----- Records shown -----

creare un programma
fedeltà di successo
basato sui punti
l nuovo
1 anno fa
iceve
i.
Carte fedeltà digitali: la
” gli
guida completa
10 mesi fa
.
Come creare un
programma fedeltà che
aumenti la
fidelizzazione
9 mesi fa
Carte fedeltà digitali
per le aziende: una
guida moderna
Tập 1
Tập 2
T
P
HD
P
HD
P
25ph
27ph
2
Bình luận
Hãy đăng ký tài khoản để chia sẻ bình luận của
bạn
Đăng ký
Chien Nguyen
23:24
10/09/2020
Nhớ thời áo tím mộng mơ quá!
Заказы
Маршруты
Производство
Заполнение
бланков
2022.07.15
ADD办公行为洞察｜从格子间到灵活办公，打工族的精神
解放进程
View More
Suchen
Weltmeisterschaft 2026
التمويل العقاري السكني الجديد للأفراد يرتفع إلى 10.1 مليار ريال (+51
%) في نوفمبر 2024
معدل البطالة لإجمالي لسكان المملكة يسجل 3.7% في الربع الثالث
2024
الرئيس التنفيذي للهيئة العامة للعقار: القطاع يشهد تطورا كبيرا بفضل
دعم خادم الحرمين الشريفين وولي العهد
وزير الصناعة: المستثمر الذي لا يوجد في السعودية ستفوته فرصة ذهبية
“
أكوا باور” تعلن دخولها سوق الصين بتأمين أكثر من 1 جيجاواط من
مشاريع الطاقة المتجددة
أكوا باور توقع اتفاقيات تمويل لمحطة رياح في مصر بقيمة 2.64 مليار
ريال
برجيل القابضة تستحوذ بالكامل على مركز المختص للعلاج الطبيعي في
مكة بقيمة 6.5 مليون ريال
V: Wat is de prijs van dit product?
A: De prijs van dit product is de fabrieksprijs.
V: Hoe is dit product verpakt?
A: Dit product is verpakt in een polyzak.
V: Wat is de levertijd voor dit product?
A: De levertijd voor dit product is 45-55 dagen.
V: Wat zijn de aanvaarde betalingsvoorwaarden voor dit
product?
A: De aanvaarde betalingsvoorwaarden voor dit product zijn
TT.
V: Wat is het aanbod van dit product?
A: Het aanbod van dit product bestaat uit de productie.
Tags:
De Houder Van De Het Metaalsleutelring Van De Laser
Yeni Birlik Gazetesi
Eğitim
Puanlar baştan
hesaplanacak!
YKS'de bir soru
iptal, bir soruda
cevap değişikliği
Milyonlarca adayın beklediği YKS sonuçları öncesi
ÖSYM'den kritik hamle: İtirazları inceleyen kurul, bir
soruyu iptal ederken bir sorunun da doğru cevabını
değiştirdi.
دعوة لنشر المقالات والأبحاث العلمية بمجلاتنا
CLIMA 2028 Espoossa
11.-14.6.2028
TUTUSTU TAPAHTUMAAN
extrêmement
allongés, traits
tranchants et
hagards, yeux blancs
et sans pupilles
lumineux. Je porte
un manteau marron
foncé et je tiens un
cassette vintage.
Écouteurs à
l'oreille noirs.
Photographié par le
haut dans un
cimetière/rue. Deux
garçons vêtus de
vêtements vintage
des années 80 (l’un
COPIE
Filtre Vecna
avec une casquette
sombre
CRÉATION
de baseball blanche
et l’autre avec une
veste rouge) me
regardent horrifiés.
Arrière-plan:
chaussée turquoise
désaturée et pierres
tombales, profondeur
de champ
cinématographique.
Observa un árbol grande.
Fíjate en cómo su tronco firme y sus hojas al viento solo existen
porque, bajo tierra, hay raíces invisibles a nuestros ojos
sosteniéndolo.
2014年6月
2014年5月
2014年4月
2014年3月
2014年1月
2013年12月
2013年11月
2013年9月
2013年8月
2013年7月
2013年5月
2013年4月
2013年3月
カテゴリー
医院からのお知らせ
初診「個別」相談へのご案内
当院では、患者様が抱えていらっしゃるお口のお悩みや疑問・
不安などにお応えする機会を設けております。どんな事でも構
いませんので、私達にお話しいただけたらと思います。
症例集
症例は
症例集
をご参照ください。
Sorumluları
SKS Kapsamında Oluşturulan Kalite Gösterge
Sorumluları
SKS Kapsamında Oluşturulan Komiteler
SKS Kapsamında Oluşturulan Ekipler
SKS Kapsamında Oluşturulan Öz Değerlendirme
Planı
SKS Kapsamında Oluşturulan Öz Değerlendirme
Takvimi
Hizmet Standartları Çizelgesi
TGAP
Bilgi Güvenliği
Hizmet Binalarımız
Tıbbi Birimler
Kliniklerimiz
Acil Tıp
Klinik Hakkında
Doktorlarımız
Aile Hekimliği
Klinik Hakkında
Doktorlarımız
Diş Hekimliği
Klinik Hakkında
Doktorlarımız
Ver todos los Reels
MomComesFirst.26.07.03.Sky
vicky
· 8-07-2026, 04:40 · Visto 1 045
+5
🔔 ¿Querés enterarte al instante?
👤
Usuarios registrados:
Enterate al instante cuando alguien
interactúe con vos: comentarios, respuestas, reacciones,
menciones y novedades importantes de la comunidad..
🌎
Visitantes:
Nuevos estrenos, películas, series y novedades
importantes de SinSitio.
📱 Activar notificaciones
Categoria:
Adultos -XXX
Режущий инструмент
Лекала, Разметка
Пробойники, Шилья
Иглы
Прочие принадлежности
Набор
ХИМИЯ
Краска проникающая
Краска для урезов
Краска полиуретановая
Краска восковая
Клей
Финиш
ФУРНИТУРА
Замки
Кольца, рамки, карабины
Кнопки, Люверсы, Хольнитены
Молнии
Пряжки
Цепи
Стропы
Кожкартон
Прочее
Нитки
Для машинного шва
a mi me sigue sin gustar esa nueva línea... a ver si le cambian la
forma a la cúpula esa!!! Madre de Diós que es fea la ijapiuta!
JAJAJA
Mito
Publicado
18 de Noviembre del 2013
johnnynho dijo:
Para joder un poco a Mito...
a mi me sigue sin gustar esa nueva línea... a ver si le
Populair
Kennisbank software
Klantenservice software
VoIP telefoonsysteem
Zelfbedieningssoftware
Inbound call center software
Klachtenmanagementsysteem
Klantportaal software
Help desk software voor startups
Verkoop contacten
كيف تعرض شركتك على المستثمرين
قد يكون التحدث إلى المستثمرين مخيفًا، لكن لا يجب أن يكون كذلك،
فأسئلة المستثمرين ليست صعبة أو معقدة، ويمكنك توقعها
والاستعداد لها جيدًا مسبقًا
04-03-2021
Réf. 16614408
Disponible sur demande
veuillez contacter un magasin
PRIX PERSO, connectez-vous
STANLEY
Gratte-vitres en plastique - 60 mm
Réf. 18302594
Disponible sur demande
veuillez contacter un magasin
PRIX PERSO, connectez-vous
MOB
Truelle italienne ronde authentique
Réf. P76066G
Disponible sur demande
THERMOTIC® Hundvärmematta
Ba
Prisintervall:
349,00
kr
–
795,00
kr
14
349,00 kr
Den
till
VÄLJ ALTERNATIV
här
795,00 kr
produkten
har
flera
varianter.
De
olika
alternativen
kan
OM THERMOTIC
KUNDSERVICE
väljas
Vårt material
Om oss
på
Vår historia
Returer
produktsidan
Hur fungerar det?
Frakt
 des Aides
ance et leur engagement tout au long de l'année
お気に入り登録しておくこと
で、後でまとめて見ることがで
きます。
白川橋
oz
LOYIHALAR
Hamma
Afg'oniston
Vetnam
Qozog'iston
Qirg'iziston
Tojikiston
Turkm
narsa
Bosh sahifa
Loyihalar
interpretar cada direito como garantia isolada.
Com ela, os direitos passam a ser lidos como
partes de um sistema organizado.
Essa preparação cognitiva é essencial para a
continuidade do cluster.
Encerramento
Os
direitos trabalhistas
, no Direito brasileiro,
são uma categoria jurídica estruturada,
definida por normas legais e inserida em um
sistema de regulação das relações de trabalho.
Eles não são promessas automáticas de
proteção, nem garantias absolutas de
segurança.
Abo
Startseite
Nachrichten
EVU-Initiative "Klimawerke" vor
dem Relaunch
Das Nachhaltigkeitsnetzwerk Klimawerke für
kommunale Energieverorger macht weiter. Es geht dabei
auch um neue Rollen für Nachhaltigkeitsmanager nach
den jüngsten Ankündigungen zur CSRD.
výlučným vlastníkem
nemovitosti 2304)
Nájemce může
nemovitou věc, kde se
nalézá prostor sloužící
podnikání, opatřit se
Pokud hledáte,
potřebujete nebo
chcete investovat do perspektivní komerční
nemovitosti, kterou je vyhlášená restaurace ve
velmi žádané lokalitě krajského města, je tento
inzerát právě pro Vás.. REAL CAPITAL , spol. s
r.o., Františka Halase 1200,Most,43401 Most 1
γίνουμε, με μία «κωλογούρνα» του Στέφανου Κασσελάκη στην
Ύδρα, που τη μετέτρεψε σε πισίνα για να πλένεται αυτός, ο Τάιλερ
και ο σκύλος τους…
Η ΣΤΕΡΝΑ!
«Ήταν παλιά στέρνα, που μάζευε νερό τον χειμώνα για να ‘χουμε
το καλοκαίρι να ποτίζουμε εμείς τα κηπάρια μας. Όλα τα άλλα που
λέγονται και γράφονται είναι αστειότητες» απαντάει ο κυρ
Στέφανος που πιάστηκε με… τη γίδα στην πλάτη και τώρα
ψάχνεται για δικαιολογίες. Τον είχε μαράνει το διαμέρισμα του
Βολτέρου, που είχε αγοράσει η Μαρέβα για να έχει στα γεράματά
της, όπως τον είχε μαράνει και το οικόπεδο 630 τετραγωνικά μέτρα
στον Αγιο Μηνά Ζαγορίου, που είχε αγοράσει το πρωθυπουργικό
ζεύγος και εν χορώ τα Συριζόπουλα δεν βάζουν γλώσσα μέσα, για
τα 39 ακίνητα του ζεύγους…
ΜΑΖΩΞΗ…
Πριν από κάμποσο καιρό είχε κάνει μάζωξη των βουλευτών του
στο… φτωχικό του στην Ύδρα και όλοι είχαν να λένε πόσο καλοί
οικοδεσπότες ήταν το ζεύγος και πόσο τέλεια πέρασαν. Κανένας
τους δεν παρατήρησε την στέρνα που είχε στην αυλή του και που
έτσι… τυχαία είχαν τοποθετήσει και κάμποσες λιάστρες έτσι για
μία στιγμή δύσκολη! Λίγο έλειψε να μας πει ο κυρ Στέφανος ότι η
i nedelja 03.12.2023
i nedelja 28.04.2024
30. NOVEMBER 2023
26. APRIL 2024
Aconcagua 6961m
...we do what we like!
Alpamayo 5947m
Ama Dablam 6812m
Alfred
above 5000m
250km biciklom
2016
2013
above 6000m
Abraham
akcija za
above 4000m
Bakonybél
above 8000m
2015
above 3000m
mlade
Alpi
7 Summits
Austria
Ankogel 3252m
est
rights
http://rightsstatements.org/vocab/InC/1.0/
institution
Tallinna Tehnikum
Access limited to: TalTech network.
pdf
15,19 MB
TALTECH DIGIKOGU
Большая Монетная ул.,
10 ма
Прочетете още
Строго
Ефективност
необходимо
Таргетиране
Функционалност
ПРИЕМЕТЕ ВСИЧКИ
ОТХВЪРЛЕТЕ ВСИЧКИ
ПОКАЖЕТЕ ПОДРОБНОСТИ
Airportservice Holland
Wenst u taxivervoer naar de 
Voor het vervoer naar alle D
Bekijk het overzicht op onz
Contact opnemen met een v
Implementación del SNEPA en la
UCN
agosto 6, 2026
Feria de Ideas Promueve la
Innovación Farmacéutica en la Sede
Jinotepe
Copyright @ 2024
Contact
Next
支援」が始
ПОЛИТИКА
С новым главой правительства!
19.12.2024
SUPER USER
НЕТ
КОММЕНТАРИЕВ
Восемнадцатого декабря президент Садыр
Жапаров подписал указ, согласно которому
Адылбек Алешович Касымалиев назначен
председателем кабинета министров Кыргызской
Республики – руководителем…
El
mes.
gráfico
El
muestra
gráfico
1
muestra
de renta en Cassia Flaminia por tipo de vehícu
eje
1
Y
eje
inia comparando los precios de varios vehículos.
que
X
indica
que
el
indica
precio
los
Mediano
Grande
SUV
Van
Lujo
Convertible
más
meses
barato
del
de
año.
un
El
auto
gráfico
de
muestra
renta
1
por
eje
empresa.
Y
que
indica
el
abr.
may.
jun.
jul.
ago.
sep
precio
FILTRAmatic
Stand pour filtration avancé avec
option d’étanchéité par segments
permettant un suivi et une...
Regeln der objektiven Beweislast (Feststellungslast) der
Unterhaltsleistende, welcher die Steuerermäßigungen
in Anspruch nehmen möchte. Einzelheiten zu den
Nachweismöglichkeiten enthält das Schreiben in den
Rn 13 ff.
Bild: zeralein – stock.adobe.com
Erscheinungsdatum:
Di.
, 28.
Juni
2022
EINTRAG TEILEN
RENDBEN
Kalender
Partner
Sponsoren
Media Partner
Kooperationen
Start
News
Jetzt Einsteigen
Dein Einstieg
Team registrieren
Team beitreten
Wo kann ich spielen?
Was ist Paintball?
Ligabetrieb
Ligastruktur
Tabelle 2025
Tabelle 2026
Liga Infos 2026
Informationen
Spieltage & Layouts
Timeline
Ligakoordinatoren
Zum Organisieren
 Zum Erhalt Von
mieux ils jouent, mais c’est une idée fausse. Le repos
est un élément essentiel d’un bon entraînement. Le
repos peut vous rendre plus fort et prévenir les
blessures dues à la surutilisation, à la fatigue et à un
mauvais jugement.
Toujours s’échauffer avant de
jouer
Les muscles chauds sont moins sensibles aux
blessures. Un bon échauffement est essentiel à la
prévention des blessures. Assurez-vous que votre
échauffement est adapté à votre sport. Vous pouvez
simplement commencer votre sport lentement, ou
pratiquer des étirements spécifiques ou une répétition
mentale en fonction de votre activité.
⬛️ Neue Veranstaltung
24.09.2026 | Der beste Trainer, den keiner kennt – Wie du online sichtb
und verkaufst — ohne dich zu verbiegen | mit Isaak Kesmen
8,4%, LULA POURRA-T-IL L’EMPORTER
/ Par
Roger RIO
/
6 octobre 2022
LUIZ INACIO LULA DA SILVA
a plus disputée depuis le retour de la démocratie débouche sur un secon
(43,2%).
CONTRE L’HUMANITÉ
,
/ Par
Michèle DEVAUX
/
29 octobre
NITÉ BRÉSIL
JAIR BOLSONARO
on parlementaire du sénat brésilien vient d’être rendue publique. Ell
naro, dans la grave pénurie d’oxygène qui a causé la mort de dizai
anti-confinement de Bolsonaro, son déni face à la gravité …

-----

*Your assignment*.
Each line that holds the word "στέρνα" should be extracted from the records.

*Response for this exercise*.
«Ήταν παλιά στέρνα, που μάζευε νερό τον χειμώνα για να ‘χουμε
τους δεν παρατήρησε την στέρνα που είχε στην αυλή του και που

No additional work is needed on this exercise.